Exercise:
Working through the records below, count the lines that include "pixels". The reply is that number alone.

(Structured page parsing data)
○ ○ ○

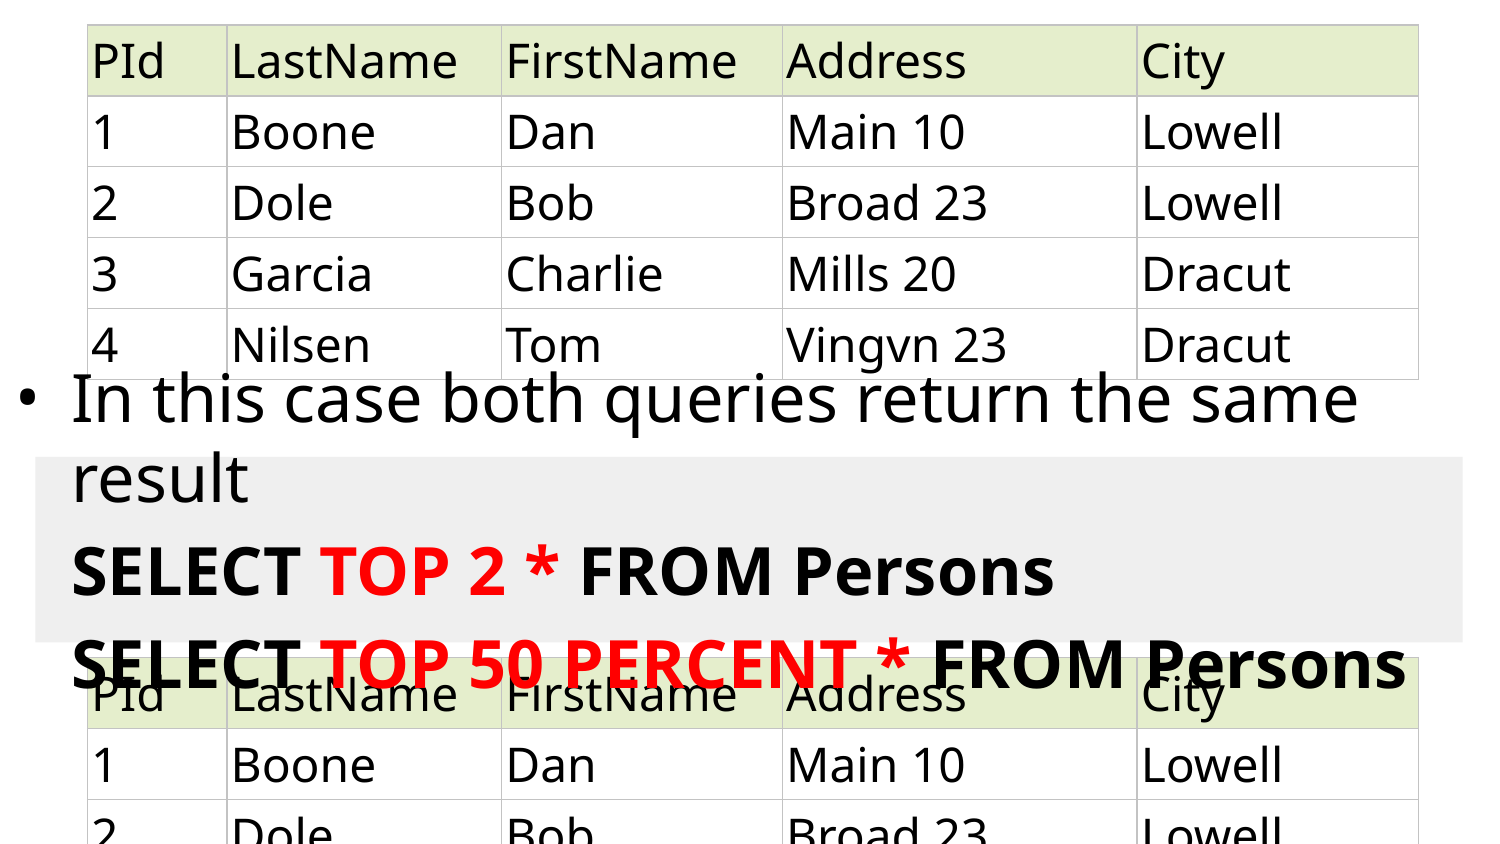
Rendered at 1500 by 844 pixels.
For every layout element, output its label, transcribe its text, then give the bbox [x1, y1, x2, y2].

table_cell Boone [228, 97, 501, 103]
table_cell 1 [88, 729, 226, 799]
table_header FirstName [502, 658, 782, 728]
table_cell Lowell [1138, 97, 1418, 103]
table_cell Bob [502, 800, 782, 844]
table_cell Dan [502, 97, 782, 103]
table_header Address [783, 658, 1136, 728]
table_header PId [88, 658, 226, 728]
table_header City [1138, 26, 1418, 95]
table_cell Dole [228, 800, 501, 844]
table_cell Dan [502, 729, 782, 799]
table_cell Main 10 [783, 97, 1136, 103]
table_cell Main 10 [783, 729, 1136, 799]
table_header LastName [228, 658, 501, 728]
table_cell Boone [228, 729, 501, 799]
table_cell Broad 23 [783, 800, 1136, 844]
list In this case both queries return the same result SELECT TOP 2 * FROM Persons SELECT TOP 50 PERCENT * FROM Persons [0, 103, 1500, 658]
table_header FirstName [502, 26, 782, 95]
table_cell Lowell [1138, 729, 1418, 799]
table_cell 1 [88, 97, 226, 103]
table_header City [1138, 658, 1418, 728]
table_header PId [88, 26, 226, 95]
table_cell Lowell [1138, 800, 1418, 844]
table_cell 2 [88, 800, 226, 844]
table_header Address [783, 26, 1136, 95]
table_header LastName [228, 26, 501, 95]
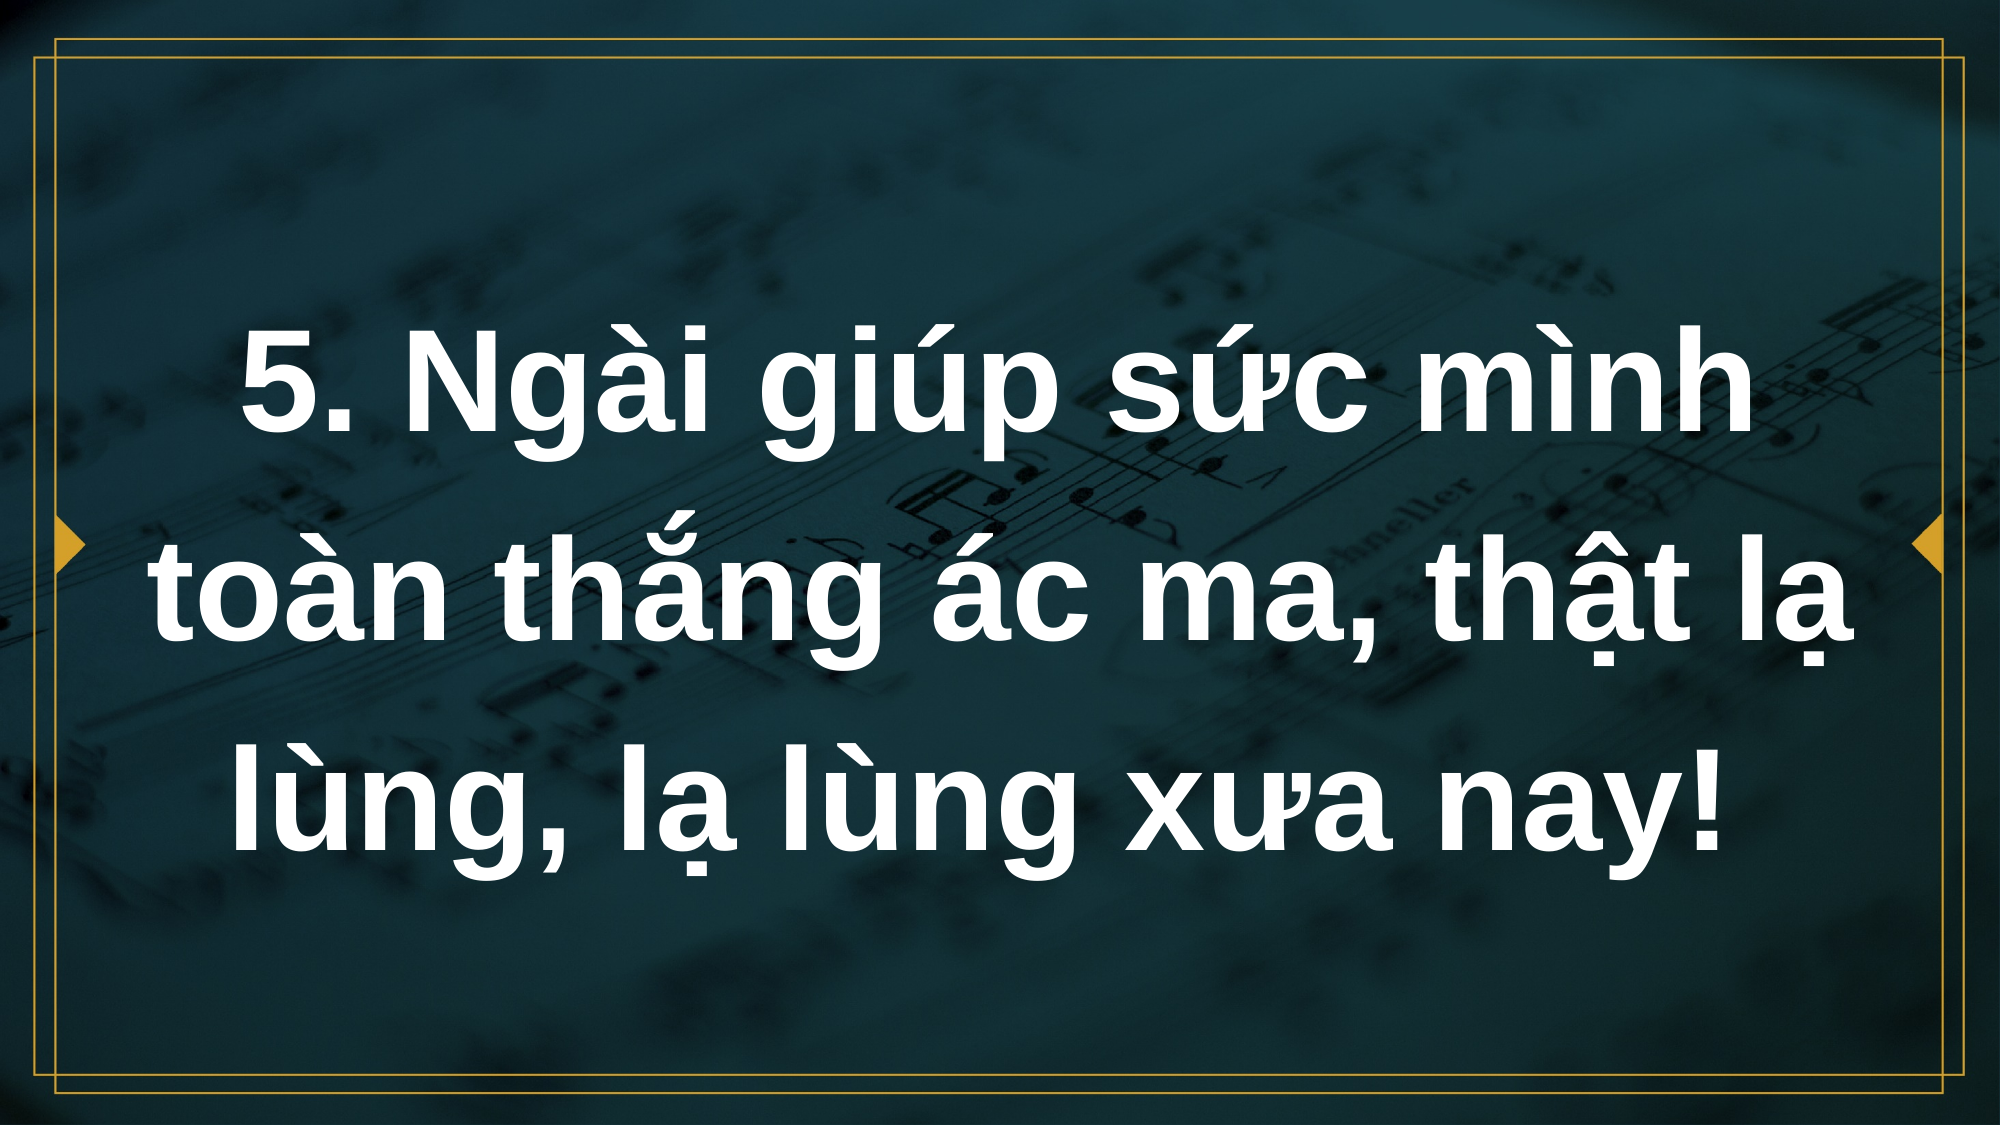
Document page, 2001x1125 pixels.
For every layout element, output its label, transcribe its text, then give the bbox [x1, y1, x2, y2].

title 5. Ngài giúp sức mình toàn thắng ác ma, thật lạ lùng, lạ lùng xưa nay! [55, 53, 1945, 1077]
picture [0, 0, 2000, 1125]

○ ○ ○

Output:
2